Not all other types of site are scammers but its actually easier to build a good site that do all your "marketing" because it naturally does it for you!

universetoday

12:02 am on Apr 9, 2006 (gmt 0)

10+ Year Member



I think what Nitrous is trying to say is that producing valuable content is one of the most powerful forms of marketing you can do. If you have original articles that people are interested in, they'll link to you and you'll get a certain amount of organic traffic that the search engines really appreciate.

There's a gap, though. Unless you do some initial marketing, and build up a community of sites that might be interested in your content, people will never link to it. But you'll be surprised at how quickly the fires can spread if you've got material of interest.

The best way to build an instinct for that is visit communities related to the material in your website. What kinds of stories, websites, etc are people talking about?

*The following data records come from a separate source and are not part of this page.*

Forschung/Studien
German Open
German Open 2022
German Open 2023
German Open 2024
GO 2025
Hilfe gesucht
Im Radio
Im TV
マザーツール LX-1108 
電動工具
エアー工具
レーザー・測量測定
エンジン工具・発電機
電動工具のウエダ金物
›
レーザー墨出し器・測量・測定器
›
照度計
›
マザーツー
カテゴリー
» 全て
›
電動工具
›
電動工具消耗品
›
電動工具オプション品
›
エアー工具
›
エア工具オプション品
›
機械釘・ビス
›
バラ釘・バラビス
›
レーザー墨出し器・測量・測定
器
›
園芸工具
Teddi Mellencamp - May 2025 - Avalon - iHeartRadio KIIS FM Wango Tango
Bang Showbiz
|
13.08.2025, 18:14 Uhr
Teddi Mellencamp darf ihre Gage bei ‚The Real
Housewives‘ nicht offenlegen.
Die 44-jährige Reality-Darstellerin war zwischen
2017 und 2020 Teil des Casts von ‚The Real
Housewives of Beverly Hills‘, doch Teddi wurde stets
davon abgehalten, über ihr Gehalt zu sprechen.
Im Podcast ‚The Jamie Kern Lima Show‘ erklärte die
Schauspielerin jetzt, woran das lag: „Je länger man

Can you put together some material that they'd want to talk about?

It's the best possible marketing you can do.

G_Smitty

12:13 am on Apr 9, 2006 (gmt 0)

10+ Year Member



Why on earth would anyone want to wait years for success when its simply not necessary if you've got some marketing smarts?

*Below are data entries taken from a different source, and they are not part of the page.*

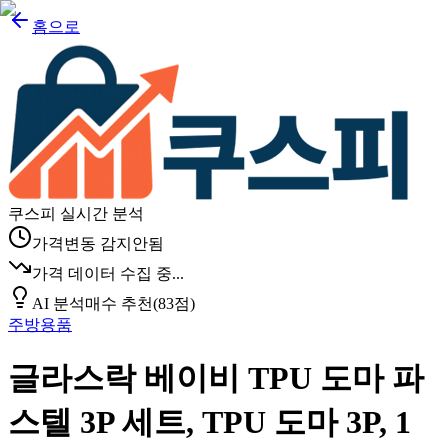
홈으로
쿠스피 실시간 분석
가격변동 감지안됨
가격 데이터 수집 중...
AI 분석
매수 추천
(
83
점)
주방용품
글라스락 베이비 TPU 도마 파
스텔 3P 세트, TPU 도마 3P, 1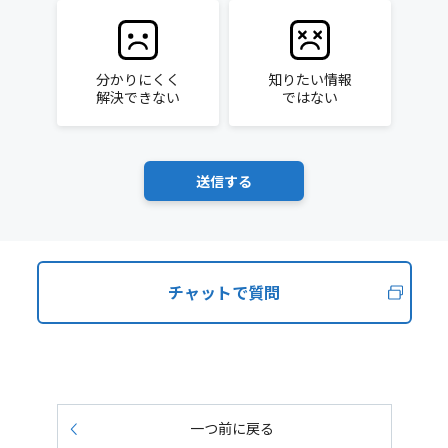
分かりにくく
知りたい情報
解決できない
ではない
チャットで質問
一つ前に戻る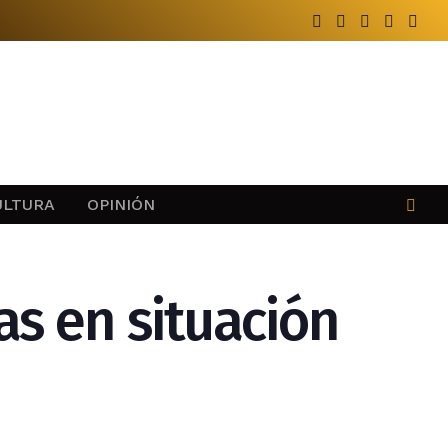
ULTURA
OPINIÓN
as en situación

It takes years to build a foundation that will last. Internet companies come and go. They go up quickly and come down just as quick.

Publisher1

3:14 am on Apr 9, 2006 (gmt 0)

10+ Year Member



If all goes as planned, the marketing will simply porpel the awareness of the sites to facilitate genuine referral interest and repeat business. I am certainly advocating a community-centric approach (I know who my community is)and am generating content that is both relevant and involves personally people within centers of influence there.
"Word of mouth" reputation is always the highest and best way to build business, but I think not helping that process along is not thinking about this stuff in a business-like manner. And it is a business.
(And within my sector/community, I have been in the business for more than a decade. Definitely not a get-rich-quick operation!)

caveman

11:34 pm on Apr 16, 2006 (gmt 0)

WebmasterWorld Senior Member 10+ Year Member



I think it depends greatly upon the nature of the site and category, and the goals and attitude of the site owner. Despite some of the comments in this thread, the days of "build it and they will come" are largely over. I'm not saying that those stories don't exist, clearly they do, as reflected for example by Nitrous' experience. I have a site that fits into this category (just a little link building several years ago, and it's pulling in a few grand a month ever since).

But that's probably the exception, not the rule, and as such, does not make for a blueprint that all can follow.

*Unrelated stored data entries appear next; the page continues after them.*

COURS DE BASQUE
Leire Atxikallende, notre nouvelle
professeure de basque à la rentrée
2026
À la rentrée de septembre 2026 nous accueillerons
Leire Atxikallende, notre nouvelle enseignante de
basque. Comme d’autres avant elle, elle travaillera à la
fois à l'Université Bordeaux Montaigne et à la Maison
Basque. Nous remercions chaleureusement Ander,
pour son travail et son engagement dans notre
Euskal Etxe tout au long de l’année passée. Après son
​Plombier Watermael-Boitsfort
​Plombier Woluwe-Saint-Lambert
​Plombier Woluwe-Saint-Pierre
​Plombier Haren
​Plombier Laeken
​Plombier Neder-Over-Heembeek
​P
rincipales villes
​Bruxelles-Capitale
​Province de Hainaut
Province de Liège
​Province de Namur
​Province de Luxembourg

I'd guess that for every site that gets traffic with no marketing ... just because the site is good ... there are 20 or 100 other good sites that flounder. You need to have not only great content, but ideally the site needs to be in the right place, at right time, and perhaps even enjoy a little luck for that strategy to work.

Also like I said, it depends on the goals of the site owner. $4K a month might be thrilling for some and way below goal for others.

The comments in this thread that I personally most disagree with are those that suggest that marketing a good site is too hard, requires too much work, and/or will not pay out.

With a little marketing savvy and a just a reasonable amount of effort, the difference between a good site with no/poor marketing, and a good site with good marketing, can be 5X or 10X the revenue, at maybe 2X the work. Hard not to like those numbers. ;-)

But that doesn't mean that everyone should run out and start marketing their sites either. Some posters prefer to work on their good sites and see the rewards roll in organically. Others prefer to apply marketing to their good sites in an effort to multiply their rewards. I say: Whatever works!

Speaking just personally, without the use of well developed marketing strategies and tactics, my company would be only a tiny fraction of its current size. And not only did marketing get us there, but the constant fluctuations that purely organic results lead to are softened.

Also, really good site marketing leads to it's own set of organic rewards. There's a huge muliplier effect involved that people either forget about, or don't fully appreciate.